On 16 October 2019, Mr Ali commenced proceedings against the respondent in the District Court, seeking damages for failure to comply with the policy. The respondent, relying on s 14 of the Limitation Act 1969 (NSW), argued that Mr Ali's action was brought outside of the relevant six-year limitation period, and was therefore statute-barred. In so arguing, the respondent claimed that its liability under the policy arose on the occurrence of the claimed break-in (9 October 2013), and not the later date on which it denied cover (20 May 2014).
The application of s 14 of the Limitation Act was heard as a separate question. On the primary judge's construction of the policy, the respondent's liability under the policy arose on the occurrence of the claimed break-in. It followed that Mr Ali's claim had been brought out of time, and the proceedings were dismissed.
The primary issue on appeal was whether the primary judge erred in concluding that, on the proper construction of the policy, Mr Ali's cause of action accrued on the occurrence of the alleged break-in. Mr Ali also sought to challenge the primary judge's reliance on and application of the decision of this Court in Globe Church Incorporated v Allianz Australia Insurance Limited (2019) 99 NSWLR 470; [2019] NSWCA 27 ("Globe Church").
The Court (Mitchelmore JA, Ward P and Leeming JA agreeing), granting leave to appeal the decision of the primary judge but refusing leave to reconsider the correctness of the decision in Globe Church, held:
As to the correctness of Globe Church:
1. Mr Ali's policy of insurance was drafted in distinctly different terms from the policy considered in Globe Church, such that the decision in Globe Church is not determinative of the construction of the present policy. There being no reason to reconsider that decision, leave to do so is refused: at [1], [2], [9].
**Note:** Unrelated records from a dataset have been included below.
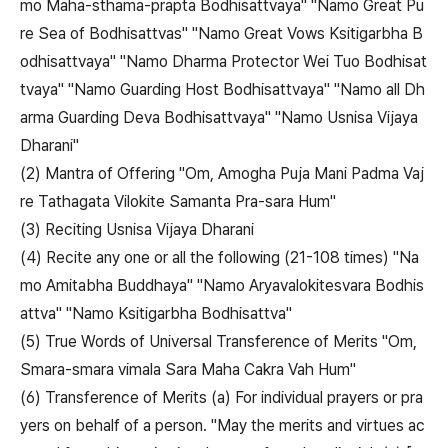
mo Maha-sthama-prapta Bodhisattvaya" "Namo Great Pu
re Sea of Bodhisattvas" "Namo Great Vows Ksitigarbha B
odhisattvaya" "Namo Dharma Protector Wei Tuo Bodhisat
tvaya" "Namo Guarding Host Bodhisattvaya" "Namo all Dh
arma Guarding Deva Bodhisattvaya" "Namo Usnisa Vijaya
Dharani"
(2) Mantra of Offering "Om, Amogha Puja Mani Padma Vaj
re Tathagata Vilokite Samanta Pra-sara Hum"
(3) Reciting Usnisa Vijaya Dharani
(4) Recite any one or all the following (21-108 times) "Na
mo Amitabha Buddhaya" "Namo Aryavalokitesvara Bodhis
attva" "Namo Ksitigarbha Bodhisattva"
(5) True Words of Universal Transference of Merits "Om,
Smara-smara vimala Sara Maha Cakra Vah Hum"
(6) Transference of Merits (a) For individual prayers or pra
yers on behalf of a person. "May the merits and virtues ac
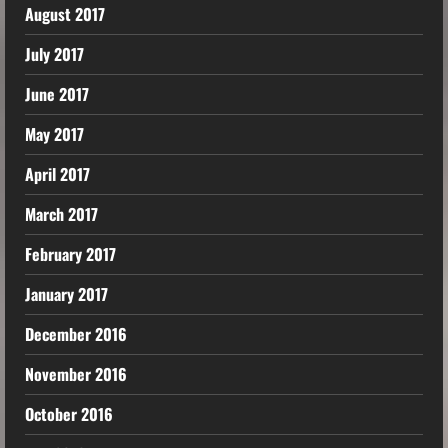
August 2017
July 2017
June 2017
May 2017
April 2017
March 2017
February 2017
January 2017
December 2016
November 2016
October 2016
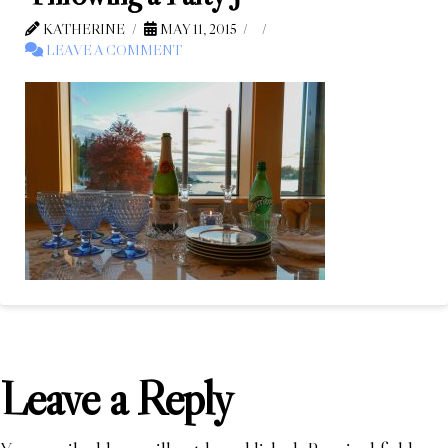
KATHERINE
MAY 11, 2015
LEAVE A COMMENT
Leave a Reply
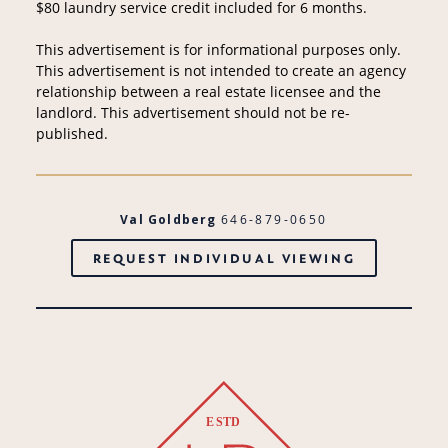
$80 laundry service credit included for 6 months.
This advertisement is for informational purposes only.
This advertisement is not intended to create an agency
relationship between a real estate licensee and the
landlord. This advertisement should not be re-
published.
Val Goldberg
646-879-0650
REQUEST INDIVIDUAL VIEWING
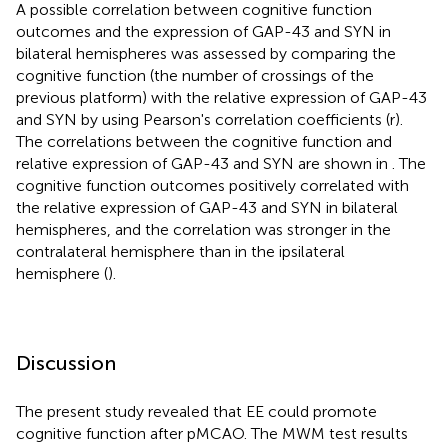
A possible correlation between cognitive function
outcomes and the expression of GAP-43 and SYN in
bilateral hemispheres was assessed by comparing the
cognitive function (the number of crossings of the
previous platform) with the relative expression of GAP-43
and SYN by using Pearson's correlation coefficients (r).
The correlations between the cognitive function and
relative expression of GAP-43 and SYN are shown in
. The
cognitive function outcomes positively correlated with
the relative expression of GAP-43 and SYN in bilateral
hemispheres, and the correlation was stronger in the
contralateral hemisphere than in the ipsilateral
hemisphere (
).
Discussion
The present study revealed that EE could promote
cognitive function after pMCAO. The MWM test results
Globe Church Incorporated v Allianz Australia Insurance Limited (2019) 99 NSWLR 470; [2019] NSWCA 27 distinguished.
As to the construction of the policy:
1. Mr Ali's policy did not contain a clear contractual promise to the effect that the respondent was liable under the policy to indemnify an insured upon the occurrence of a listed event: at [1], [2], [51]-[52], [61]. The primary judge erred in finding that, where used in the policy, "cover" was interchangeable with "indemnity". A reasonable non-expert in insurance law would not have construed the policy in that manner: at [1], [2], [62], [77].
HDI Global Specialty SE v Wonkana No 3 Pty Ltd (2020) 104 NSWLR 634; [2020] NSWCA 296 applied.
1. The respondent's promise under the policy was to compensate a claimant for their loss following the process described in the Product Disclosure Statement ("PDS"). That obligation only arose upon the respondent's decision to accept or decline a claim: at [1], [2], [74]. In circumstances where the respondent had a choice as to the wording of the PDS, it could not rely on the plain English drafting as supporting the construction for which it contended: at [1], [2], [78].